:: Recorded data ::
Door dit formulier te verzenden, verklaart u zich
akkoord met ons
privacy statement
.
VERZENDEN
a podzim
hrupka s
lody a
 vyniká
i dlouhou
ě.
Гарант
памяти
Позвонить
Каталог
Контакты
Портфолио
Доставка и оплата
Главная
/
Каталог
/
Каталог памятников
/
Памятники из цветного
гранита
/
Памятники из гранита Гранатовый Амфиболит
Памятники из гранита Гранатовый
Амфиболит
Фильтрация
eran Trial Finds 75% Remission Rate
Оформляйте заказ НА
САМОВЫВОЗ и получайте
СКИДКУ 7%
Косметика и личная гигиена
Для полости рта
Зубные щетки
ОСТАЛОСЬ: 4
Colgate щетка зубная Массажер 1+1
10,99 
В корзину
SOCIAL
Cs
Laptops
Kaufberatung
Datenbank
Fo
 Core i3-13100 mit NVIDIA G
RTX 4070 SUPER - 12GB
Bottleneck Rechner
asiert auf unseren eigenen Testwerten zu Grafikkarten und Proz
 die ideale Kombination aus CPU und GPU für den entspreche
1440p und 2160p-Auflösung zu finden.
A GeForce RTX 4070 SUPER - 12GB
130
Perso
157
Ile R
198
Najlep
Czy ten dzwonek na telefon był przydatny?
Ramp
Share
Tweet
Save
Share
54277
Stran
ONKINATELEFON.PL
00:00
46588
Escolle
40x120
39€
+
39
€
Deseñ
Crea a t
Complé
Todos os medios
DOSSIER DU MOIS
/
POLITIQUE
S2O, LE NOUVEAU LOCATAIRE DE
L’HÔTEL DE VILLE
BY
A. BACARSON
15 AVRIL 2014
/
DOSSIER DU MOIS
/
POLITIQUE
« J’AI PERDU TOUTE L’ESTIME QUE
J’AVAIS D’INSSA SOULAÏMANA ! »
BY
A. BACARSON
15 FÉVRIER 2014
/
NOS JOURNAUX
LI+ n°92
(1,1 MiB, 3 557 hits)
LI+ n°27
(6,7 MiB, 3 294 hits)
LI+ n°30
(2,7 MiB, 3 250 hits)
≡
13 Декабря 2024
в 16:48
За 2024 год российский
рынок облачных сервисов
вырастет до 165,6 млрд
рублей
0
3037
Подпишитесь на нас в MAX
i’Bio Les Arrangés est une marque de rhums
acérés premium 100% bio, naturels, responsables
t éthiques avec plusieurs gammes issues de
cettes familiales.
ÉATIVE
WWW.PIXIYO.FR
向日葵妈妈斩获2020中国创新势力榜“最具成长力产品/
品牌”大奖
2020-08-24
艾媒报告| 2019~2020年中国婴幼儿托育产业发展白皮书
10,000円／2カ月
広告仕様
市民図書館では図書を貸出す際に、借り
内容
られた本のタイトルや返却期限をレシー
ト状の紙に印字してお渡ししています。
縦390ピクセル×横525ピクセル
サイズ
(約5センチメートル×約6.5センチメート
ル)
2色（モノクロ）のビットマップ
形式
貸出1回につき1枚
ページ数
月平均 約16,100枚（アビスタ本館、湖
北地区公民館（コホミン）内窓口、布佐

:: How to complete this task ::
Please switch each "DOSSIER DU MOIS" in the listing above to "DOSSIER DE LA SEMAINE", then write out all of its lines again with nothing else changed.

:: Solution to the problem ::
Door dit formulier te verzenden, verklaart u zich
akkoord met ons
privacy statement
.
VERZENDEN
a podzim
hrupka s
lody a
 vyniká
i dlouhou
ě.
Гарант
памяти
Позвонить
Каталог
Контакты
Портфолио
Доставка и оплата
Главная
/
Каталог
/
Каталог памятников
/
Памятники из цветного
гранита
/
Памятники из гранита Гранатовый Амфиболит
Памятники из гранита Гранатовый
Амфиболит
Фильтрация
eran Trial Finds 75% Remission Rate
Оформляйте заказ НА
САМОВЫВОЗ и получайте
СКИДКУ 7%
Косметика и личная гигиена
Для полости рта
Зубные щетки
ОСТАЛОСЬ: 4
Colgate щетка зубная Массажер 1+1
10,99 
В корзину
SOCIAL
Cs
Laptops
Kaufberatung
Datenbank
Fo
 Core i3-13100 mit NVIDIA G
RTX 4070 SUPER - 12GB
Bottleneck Rechner
asiert auf unseren eigenen Testwerten zu Grafikkarten und Proz
 die ideale Kombination aus CPU und GPU für den entspreche
1440p und 2160p-Auflösung zu finden.
A GeForce RTX 4070 SUPER - 12GB
130
Perso
157
Ile R
198
Najlep
Czy ten dzwonek na telefon był przydatny?
Ramp
Share
Tweet
Save
Share
54277
Stran
ONKINATELEFON.PL
00:00
46588
Escolle
40x120
39€
+
39
€
Deseñ
Crea a t
Complé
Todos os medios
DOSSIER DE LA SEMAINE
/
POLITIQUE
S2O, LE NOUVEAU LOCATAIRE DE
L’HÔTEL DE VILLE
BY
A. BACARSON
15 AVRIL 2014
/
DOSSIER DE LA SEMAINE
/
POLITIQUE
« J’AI PERDU TOUTE L’ESTIME QUE
J’AVAIS D’INSSA SOULAÏMANA ! »
BY
A. BACARSON
15 FÉVRIER 2014
/
NOS JOURNAUX
LI+ n°92
(1,1 MiB, 3 557 hits)
LI+ n°27
(6,7 MiB, 3 294 hits)
LI+ n°30
(2,7 MiB, 3 250 hits)
≡
13 Декабря 2024
в 16:48
За 2024 год российский
рынок облачных сервисов
вырастет до 165,6 млрд
рублей
0
3037
Подпишитесь на нас в MAX
i’Bio Les Arrangés est une marque de rhums
acérés premium 100% bio, naturels, responsables
t éthiques avec plusieurs gammes issues de
cettes familiales.
ÉATIVE
WWW.PIXIYO.FR
向日葵妈妈斩获2020中国创新势力榜“最具成长力产品/
品牌”大奖
2020-08-24
艾媒报告| 2019~2020年中国婴幼儿托育产业发展白皮书
10,000円／2カ月
広告仕様
市民図書館では図書を貸出す際に、借り
内容
られた本のタイトルや返却期限をレシー
ト状の紙に印字してお渡ししています。
縦390ピクセル×横525ピクセル
サイズ
(約5センチメートル×約6.5センチメート
ル)
2色（モノクロ）のビットマップ
形式
貸出1回につき1枚
ページ数
月平均 約16,100枚（アビスタ本館、湖
北地区公民館（コホミン）内窓口、布佐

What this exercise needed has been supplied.